* This is my article in BusinessWorld last Tuesday.
During the BusinessWorld Economic Forum held last May 19, Budget Secretary Benjamin E. Diokno showed two interesting charts: (1) sustained overspending and borrowings, budget deficit/GDP ratio from -0.9% in 2015 to -2.7% in 2016 then -3.0% from 2017-2022. And yet (2) debt/GDP ratio was expected to decline from 44.8% in 2015 to 40.2% in 2017 and further down to 36.7% in 2022.
Is this possible? That one overspends and over-borrows and yet the debt/GDP ratio will keep falling?
DBM, NEDA, and Malacañang say yes because the projected taxes/GDP ratio will increase via the proposed Tax Reform bill of 2017. Sec. Diokno said in the same forum that “We will continue to guard against underspending, the Waterloo of the previous administration.”
“Underspending” for me should mean that expenditures are lesser than revenues, resulting in a fiscal surplus. When expenditures are larger than revenues but the deficit is only at -1% or below -3% of GDP, that is still overspending, not underspending. So the previous administration did not really underspend, just that it did not go into an uncontrolled spending spree.
Here are relevant numbers about the Philippines’ fiscal position and levels of outstanding public debt, and comparative debt/GDP ratio of seven ASEAN countries (see table).
The numbers above show three important facts:
One, the average deficit in the previous administration, 2010-2015 was only P185 B/year or -1.8% of GDP, benign and considered as “underspending” by many fiscal hawks, especially when compared with deficit in 2009 (last year of the Gloria Macapagal-Arroyo administration) and 2016 (first year of Duterte administration).
Two, low annual budget deficit and borrowings in the same period means the country’s outstanding debt stock has risen only mildly, with the average of P260 B/year.
Three, partly a result of this, the Philippines’ debt/GDP ratio over the same period showed significant decline, similar to the experience of Myanmar while other neighbors posted deficits, owing to increased borrowing.
Fewer borrowing means less debt service payments for both principal and interest. It was during the same six-year period that Philippines’ GDP growth was 6.2% per year, much higher than Thailand’s 3.7%, Indonesia and Malaysia’s 5.7%, Vietnam’s 6.0%.

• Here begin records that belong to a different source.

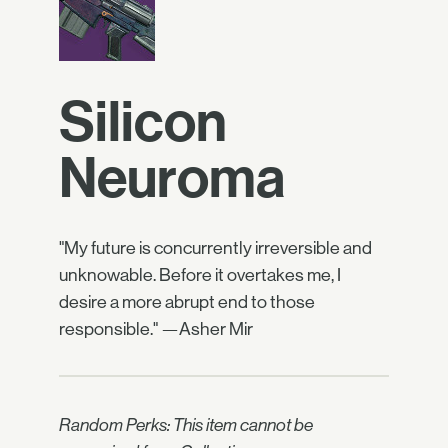
Silicon
Neuroma
"My future is concurrently irreversible and
unknowable. Before it overtakes me, I
desire a more abrupt end to those
responsible." —Asher Mir
Random Perks: This item cannot be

In the same BW Economic Forum, the DoTr showed that these projects will be ODA (government loans) funded, not PPP.
- PNR North Railway (Manila-Clark), construction Q4 2017 — Q4 2021, P255 B.
- PNR South Railway (Manila-Bicol), construction Q3 2018 — 2021, P270 B (originally a PPP).
- Mega-Manila subway (Phase 1, QC-Taguig), construction Q4 2019 — 2024, P225 B.
- Edsa-Central Corridor Bus Rapid Transit BRT (Edsa, Ayala, Ortigas, BGC, NAIA), construction Q1 2019 — Q1 2021, P38 B.
Other big projects were identified but it wasn’t specified whether these would be funded by official development assistance (ODA) or via Public-Private Partnership (PPP). In December 2016, DoF Secretary Sonny Dominguez already indicated that infrastructure projects under the Duterte administration will avoid PPP whenever possible. And the massive China and Japan ODAs came into the picture.
Then there are tweaks in some major projects, from PPP to ODA. Like the PNR South Railway and the Kaliwa Dam project in Quezon province of Maynilad Water. What would pre-qualified players like San Miguel do with this policy reversal?
The Dutertenomics’ spending plan is detrimental to taxpayers in general and the investment environment in particular, for the following reasons.
- Bigger annual budget deficit would mean more government loans, higher public debt stock, and will lead to higher taxes now and the future to service those huge loans to be contracted. Soon the P6/liter increase in oil excise tax will not be enough, it will further rise.
- Massive shift from PPP (private investment) to ODA of major infrastructure projects will result in more loans which mean more public debt, more taxes, and fees in the future.